Ordinary sounds and colors of life took on a menacing tone. Their simple beauty—which I was only then beginning to comprehend—stood in stark contrast to the horror we were enduring, enlarging and intensifying it. And I began to know the First Noble Truth: suffering. It had crept up incrementally, and would soon come rushing headlong with terrible, overpowering force. If you’re not ready for it—and I wasn’t—it will gouge out a hole so deep inside that its vacuum sucks the breath out of your lungs and all reason out of your brain.

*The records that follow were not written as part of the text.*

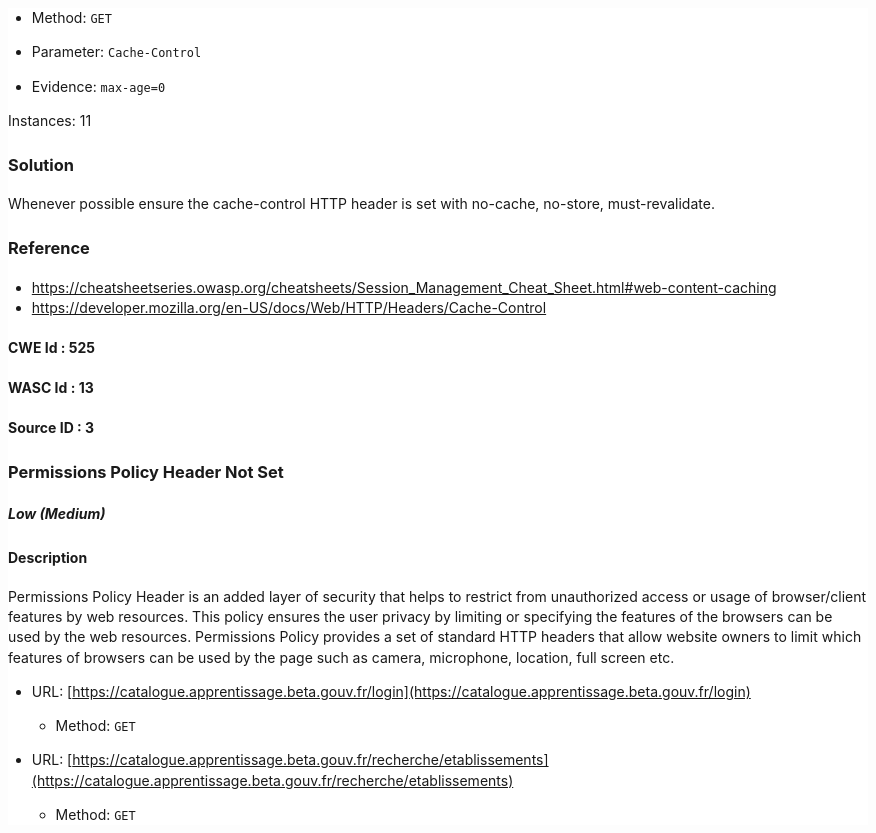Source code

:   
  * Method: `GET`
  
  
  * Parameter: `Cache-Control`
  
  
  * Evidence: `max-age=0`
  
  
  
  
Instances: 11
  
### Solution
<p>Whenever possible ensure the cache-control HTTP header is set with no-cache, no-store, must-revalidate.</p>
  
### Reference
* https://cheatsheetseries.owasp.org/cheatsheets/Session_Management_Cheat_Sheet.html#web-content-caching
* https://developer.mozilla.org/en-US/docs/Web/HTTP/Headers/Cache-Control

  
#### CWE Id : 525
  
#### WASC Id : 13
  
#### Source ID : 3

  
  
  
  
### Permissions Policy Header Not Set
##### Low (Medium)
  
  
  
  
#### Description
<p>Permissions Policy Header is an added layer of security that helps to restrict from unauthorized access or usage of browser/client features by web resources. This policy ensures the user privacy by limiting or specifying the features of the browsers can be used by the web resources. Permissions Policy provides a set of standard HTTP headers that allow website owners to limit which features of browsers can be used by the page such as camera, microphone, location, full screen etc.</p>
  
  
  
* URL: [https://catalogue.apprentissage.beta.gouv.fr/login](https://catalogue.apprentissage.beta.gouv.fr/login)
  
  
  * Method: `GET`
  
  
  
  
* URL: [https://catalogue.apprentissage.beta.gouv.fr/recherche/etablissements](https://catalogue.apprentissage.beta.gouv.fr/recherche/etablissements)
  
  
  * Method: `GET`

Two days before Easter, Jackie felt well enough to have dinner with friends. But her body finally said “no more.” She lost bowel control at the dinner table, and I got her home before pain sent her into convulsions. Mercifully, she drifted into semiconsciousness. As the hours passed, I sat powerless, exhausted, numb. She held me with a look that was an odd blend of anticipation and uncertainty, but very nuanced, composed, unruffled. She no longer spoke, nor did she seem to understand anything I said to her. She looked beyond me, and then she closed her eyes and began her death rattle. I fell asleep to that raspy sound.

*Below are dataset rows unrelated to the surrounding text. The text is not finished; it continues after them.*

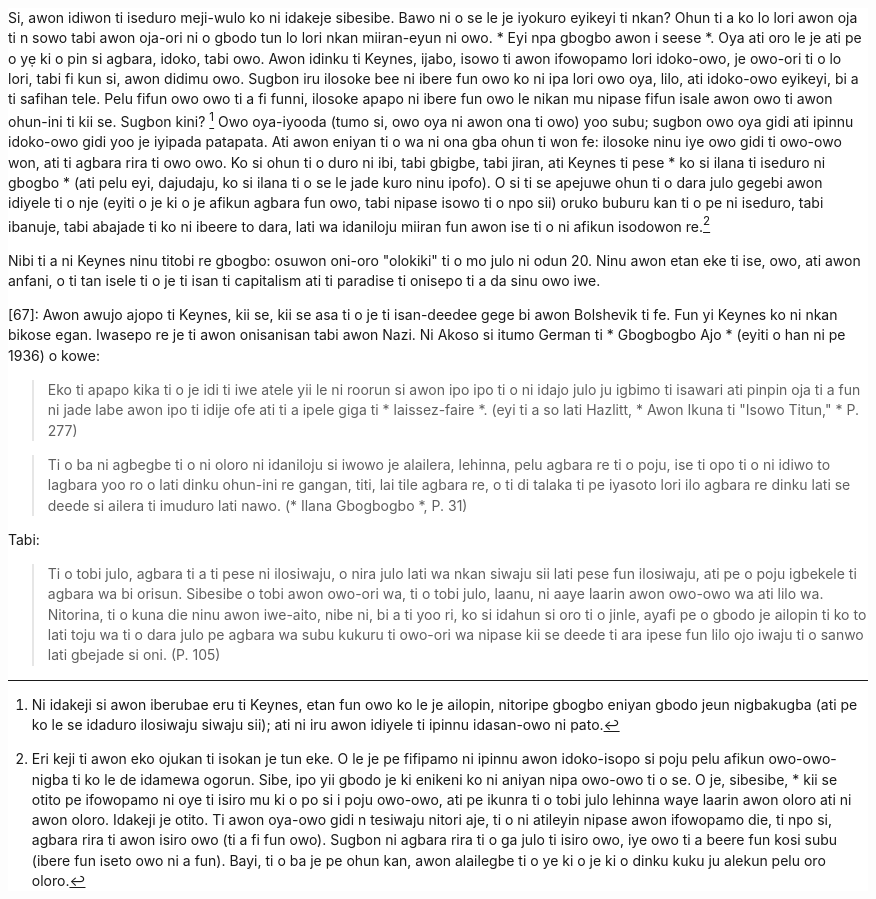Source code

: Si, awon idiwon ti iseduro meji-wulo ko ni idakeje sibesibe. Bawo ni o se le je iyokuro eyikeyi ti nkan? Ohun ti a ko lo lori awon oja ti n sowo tabi awon oja-ori ni o gbodo tun lo lori nkan miiran-eyun ni owo. * Eyi npa gbogbo awon i seese *. Oya ati oro le je ati pe o yẹ ki o pin si agbara, idoko, tabi owo. Awon idinku ti Keynes, ijabo, isowo ti awon ifowopamo lori idoko-owo, je owo-ori ti o lo lori, tabi fi kun si, awon didimu owo. Sugbon iru ilosoke bee ni ibere fun owo ko ni ipa lori owo oya, lilo, ati idoko-owo eyikeyi, bi a ti safihan tele. Pelu fifun owo owo ti a fi funni, ilosoke apapo ni ibere fun owo le nikan mu nipase fifun isale awon owo  ti awon ohun-ini ti kii se. Sugbon kini? [^ 83] Owo oya-iyooda (tumo si, owo oya ni awon ona ti owo) yoo subu; sugbon owo oya gidi ati ipinnu idoko-owo gidi yoo je iyipada patapata. Ati awon eniyan ti o wa ni ona gba ohun ti won fe: ilosoke ninu iye owo gidi ti owo-owo won, ati ti agbara rira ti owo owo. Ko si ohun ti o duro ni ibi, tabi gbigbe, tabi jiran, ati Keynes ti pese * ko si ilana ti iseduro ni gbogbo * (ati pelu eyi, dajudaju, ko si ilana ti o se le jade kuro ninu ipofo). O si ti se apejuwe ohun ti o dara julo gegebi awon idiyele ti o nje (eyiti o je ki o je afikun agbara fun owo, tabi nipase isowo ti o npo sii) oruko buburu kan ti o pe ni iseduro, tabi ibanuje, tabi abajade ti ko ni ibeere to dara, lati wa idaniloju miiran fun awon ise ti o ni afikun isodowon re.[^84]

Nibi ti a ni Keynes ninu titobi re gbogbo: osuwon oni-oro "olokiki" ti o mo julo ni odun 20. Ninu awon etan eke ti ise, owo, ati awon anfani, o ti tan isele ti o je ti isan ti capitalism ati ti paradise ti onisepo ti a da sinu owo iwe.

[67]: Awon awujo ajopo ti Keynes, kii se, kii se asa ti o je ti isan-deedee gege bi awon Bolshevik ti fe. Fun yi Keynes ko ni nkan bikose egan. Iwasepo re je ti awon onisanisan tabi awon Nazi. Ni Akoso si itumo German ti * Gbogbogbo Ajo * (eyiti o han ni pe 1936) o kowe:

> Eko ti apapo kika ti o je idi ti iwe atele yii le ni roorun si awon ipo ipo ti o ni idajo julo ju igbimo ti isawari ati pinpin oja ti a fun ni jade labe awon ipo ti idije ofe ati ti a ipele giga ti * laissez-faire *. (eyi ti a so lati Hazlitt, * Awon Ikuna ti "Isowo Titun," * P. 277)

[^ 68]: Keynes, * The General Theory *, p. 368 \. Lori ilana ti iseduro ti Keynesian wo Alvin H. Hanson, * Fiscal Policy and Business Cycles * (New York: Norton, 1941); fun idaniloju wo George Terborgh, * Awon Bogey ti Economic Maturity* (Chicago: Machinery ati Allied Products Institute, 1945); Murray N. Rothbard, "Pipin kuro ninu Apoti Walrasia: Awon idiyele ti Schumpeter ati Hansen," * Atunwo ti Oludamo Austrian Economics * 1 (1987).

[^69]: Keynes, *Awon General Theory*, pp. 372–73.

[^70]: Ibid., p. 96.

[^71]: Ibid., p. 97; ati pp. 27f.

[^72]: Nitooto, Keynes so fun wa pe *fifi owo pamo je itumo ifarajo si oro-aje* (p. 63), “pe opo imuwole lori imulo, eyi ti a pe ni ifipamo, ko le yato si afikun ti owo irin ise ti a pe ni oro-aje” (p. 64).Lehinna, iyato ti o dinku fun awon inawo agbara gbodo je itumo ni owo  pelu awon idoko-owo ti o po sii, ati eyi yoo mu ki owo-ori ti o ga julo ti o wa ni iwaju, si iduro pupo die sii ati siwaju sii siwaju sii idiyele ati isipopada isipopada ati idoko-owo. Nibo, nitoto, isoro ni nibi?

[^73]: Keynes ko pe,

> Ti o ba ni agbegbe ti o ni oloro ni idaniloju si iwowo je alailera, lehinna, pelu agbara re ti o poju, ise ti opo ti o ni idiwo to lagbara yoo ro o lati dinku ohun-ini re gangan, titi, lai tile agbara re, o ti di talaka ti pe iyasoto lori ilo agbara re dinku lati se deede si ailera ti imuduro lati nawo. (* Ilana Gbogbogbo *, P. 31)

Tabi:

> Ti o tobi julo, agbara ti a ti pese ni ilosiwaju, o nira julo lati wa nkan siwaju sii lati pese fun ilosiwaju, ati pe o poju igbekele ti agbara wa bi orisun. Sibesibe o tobi awon owo-ori wa, ti o tobi julo, laanu, ni aaye laarin awon owo-owo wa ati lilo wa. Nitorina, ti o kuna die ninu awon iwe-aito, nibe ni, bi a ti yoo ri, ko si idahun si oro ti o jinle, ayafi pe o gbodo je ailopin ti ko to lati toju wa ti o dara julo pe agbara wa subu kukuru ti owo-ori wa nipase kii se deede ti ara ipese fun lilo ojo iwaju ti o sanwo lati gbejade si oni. (P. 105)

[^74]: Ibid., P. 325; tabi "itoju naa yoo wa ni awon ona pupo ti a se apere lati mu alekun sii lati jeun nipase pipinpa awon owo-ori tabi bibeko" (P. 324).

[^75]: Ibid., P. 63 \. O je asoju ti imoye ti Keynes ti opo ti o gba awon ohun lodindi nibi bi daradara. Fun awon itumo ti o to je: oja siseda = owo oya; owo oya - agbara = fifipamo; fifipamo = idoko-owo. Ibo ni owo-owo Keynes wa?

[^76]: Wo lori eyi tun Hazlitt, * Iyoko ti "Isowo Titun," * pp. 120-23.

[^77]: Keynes, *Awon General Theory*, p. 347.

[^78]: Ibid., p. 357.

[^79]: Wo akosile yii 51.

[^ 80]: Lori eto afikun afikun re tun wo ifarahan yii lori isowo-isowo: "A ko le rii atunse ti o to fun isowo  ni yiyo awon wiwu ati ki o pa wa mo titi di akoko ideku; sugbọon ni yiyo idena ati bayi fifi wa patapata ni kan quasi-wiwu "(P. 322). Idahun si imu gboroosi gbese, ti o ni, je siwaju ilosiwaju gbese.

[^81]: Ibid., p. 20.

[^82]: Ibid., P. 210; asoju keji te.

[^83]: Ni idakeji si awon iberubae eru ti Keynes, etan fun owo ko le je ailopin, nitoripe gbogbo eniyan gbodo jeun nigbakugba (ati pe ko le se idaduro ilosiwaju siwaju sii); ati ni iru awon idiyele ti ipinnu idasan-owo ni pato.


[^84]: Eri keji ti awon eko ojukan ti isokan je tun eke. O le je pe fifipamo ni ipinnu awon idoko-isopo si poju pelu afikun owo-owo-nigba ti ko le de idamewa ogorun. Sibe, ipo yii gbodo je ki enikeni ko ni aniyan nipa owo-owo ti o se. O je, sibesibe, * kii se otito pe ifowopamo ni oye ti isiro mu ki o po si i poju owo-owo, ati pe ikunra ti o tobi julo lehinna waye laarin awon oloro ati ni awon oloro. Idakeji je otito. Ti awon oya-owo gidi n tesiwaju nitori aje, ti o ni atileyin nipase awon ifowopamo die, ti npo si, agbara rira ti awon isiro owo (ti a fi fun owo). Sugbon ni agbara rira ti o ga julo ti isiro owo, iye owo ti a beere fun kosi subu (ibere fun iseto owo ni a fun). Bayi, ti o ba je pe ohun kan, awon alailegbe ti o ye ki o je ki o dinku kuku ju alekun pelu oro oloro.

Then, that Easter morning. Jackie lay beside me, quiet. At once, the sweet silence that had momentarily soothed me turned cold and real in its meaning: She was dead. In a panic, I reached for her arm. It was cold up to her elbow. She was gone, freed. The morgue’s truck took her body away.

In the ensuing years, I teetered on the brink of a bottomless maw in my soul but dragged myself back to life by establishing certain truths as handholds. First: My young daughter Corey needed me. I had to survive for her. Second: the irony of suffering. We never seek it. We tremble at its approach. But every horror and degradation and shame that it visits upon you will yield in its wake—if you survive it—a strength grown out of a profound joy and understanding of the rhythms of life.

I didn’t realize in those early days that as I finally emerged from the black hole inside me, I was beginning to practice and understand the dharma. I would mouth cheery comments like “Hey, we’re going to be dead before we know it!” not really knowing why others didn’t find that quite so humorous. Then, about a year ago, I found that the name of such existential insouciance was dharma, and it is now giving shape and direction to my own personal truths. The dharma’s simple tools—like seeing every single moment for the unadorned truth that it is—help daily living, but more importantly, they are building a framework in which I’m learning how to coexist peacefully, even graciously, with that 800-pound gorilla named Samsara.